[Stored data entries]
# # # # #

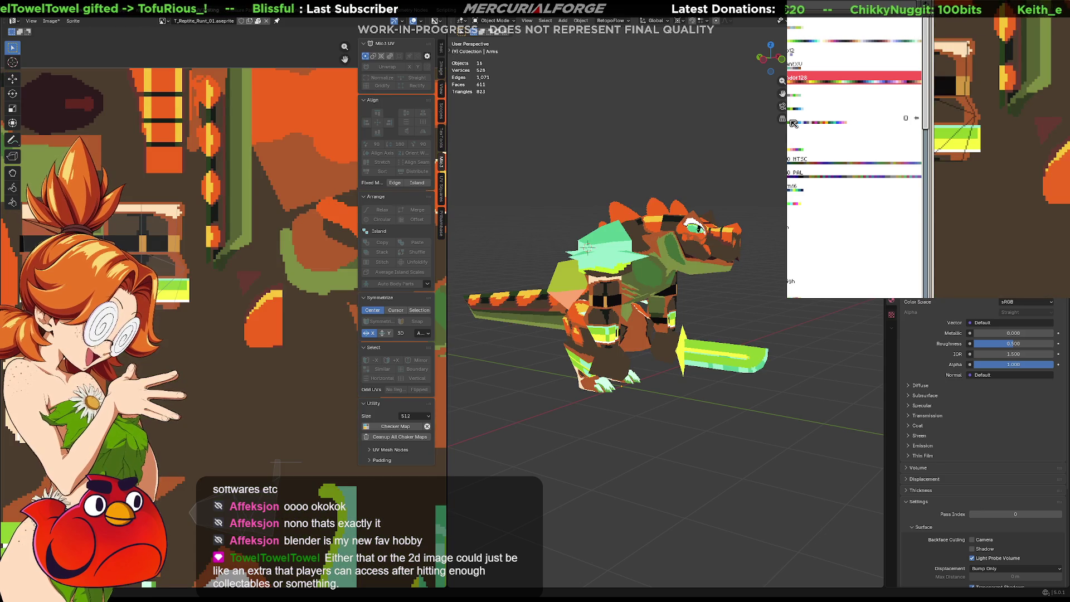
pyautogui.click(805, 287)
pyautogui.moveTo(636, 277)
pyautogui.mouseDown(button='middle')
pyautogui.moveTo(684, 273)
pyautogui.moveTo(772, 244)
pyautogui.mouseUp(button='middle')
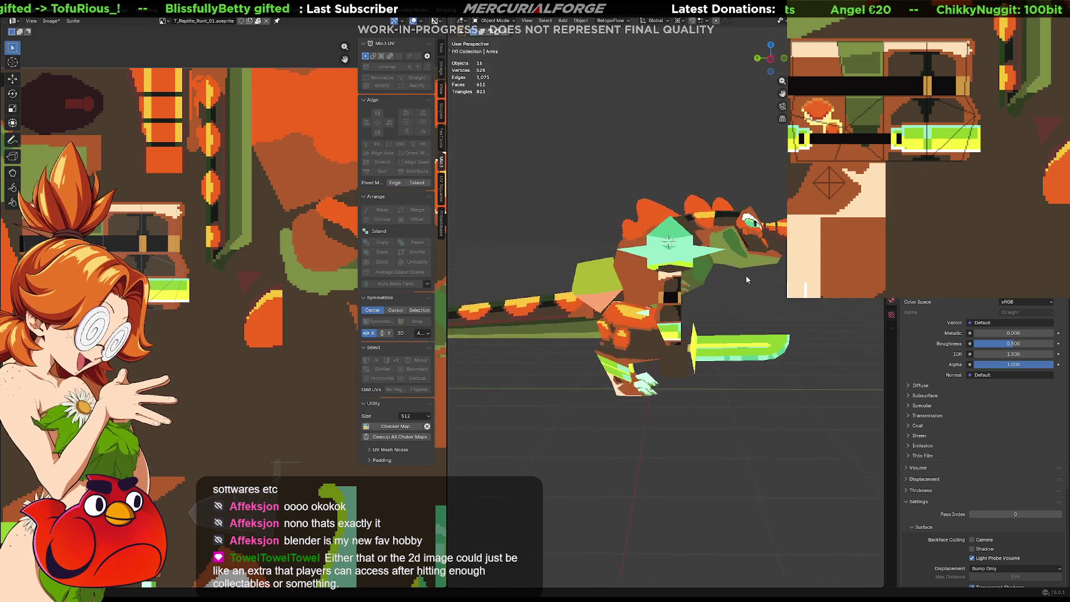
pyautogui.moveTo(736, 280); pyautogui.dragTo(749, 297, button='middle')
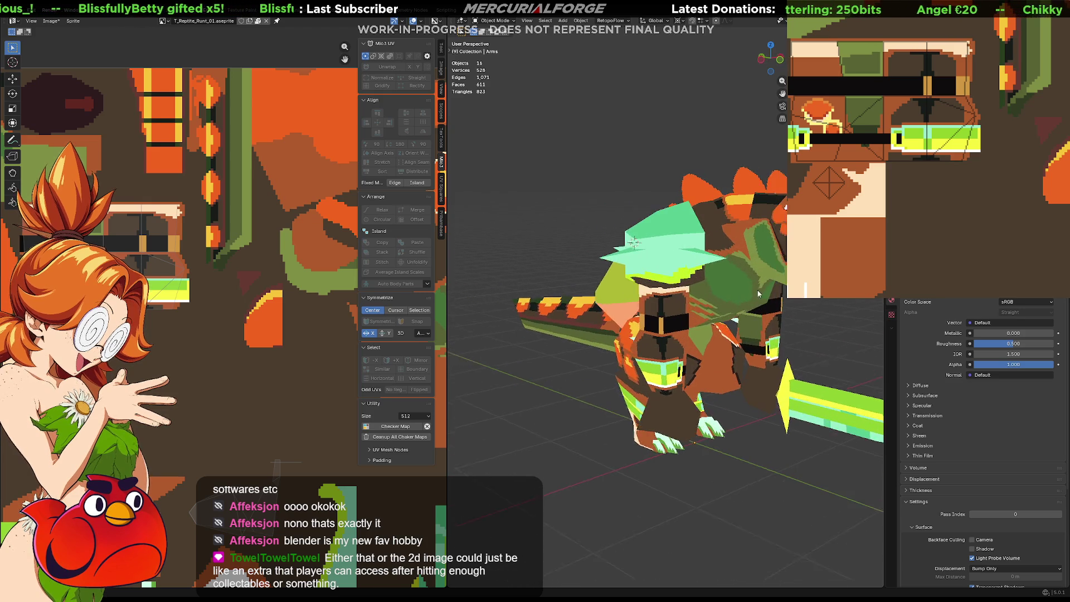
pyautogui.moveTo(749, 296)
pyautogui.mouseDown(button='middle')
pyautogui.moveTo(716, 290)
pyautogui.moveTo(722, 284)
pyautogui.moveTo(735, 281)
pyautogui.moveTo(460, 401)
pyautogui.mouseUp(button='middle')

# # # # #

Word for word, restate each line above, minus its pictures.

pyautogui.click(805, 287)
pyautogui.moveTo(636, 277)
pyautogui.mouseDown(button='middle')
pyautogui.moveTo(684, 273)
pyautogui.moveTo(772, 244)
pyautogui.mouseUp(button='middle')
pyautogui.moveTo(736, 280); pyautogui.dragTo(749, 297, button='middle')
pyautogui.moveTo(749, 296)
pyautogui.mouseDown(button='middle')
pyautogui.moveTo(716, 290)
pyautogui.moveTo(722, 284)
pyautogui.moveTo(735, 281)
pyautogui.moveTo(460, 401)
pyautogui.mouseUp(button='middle')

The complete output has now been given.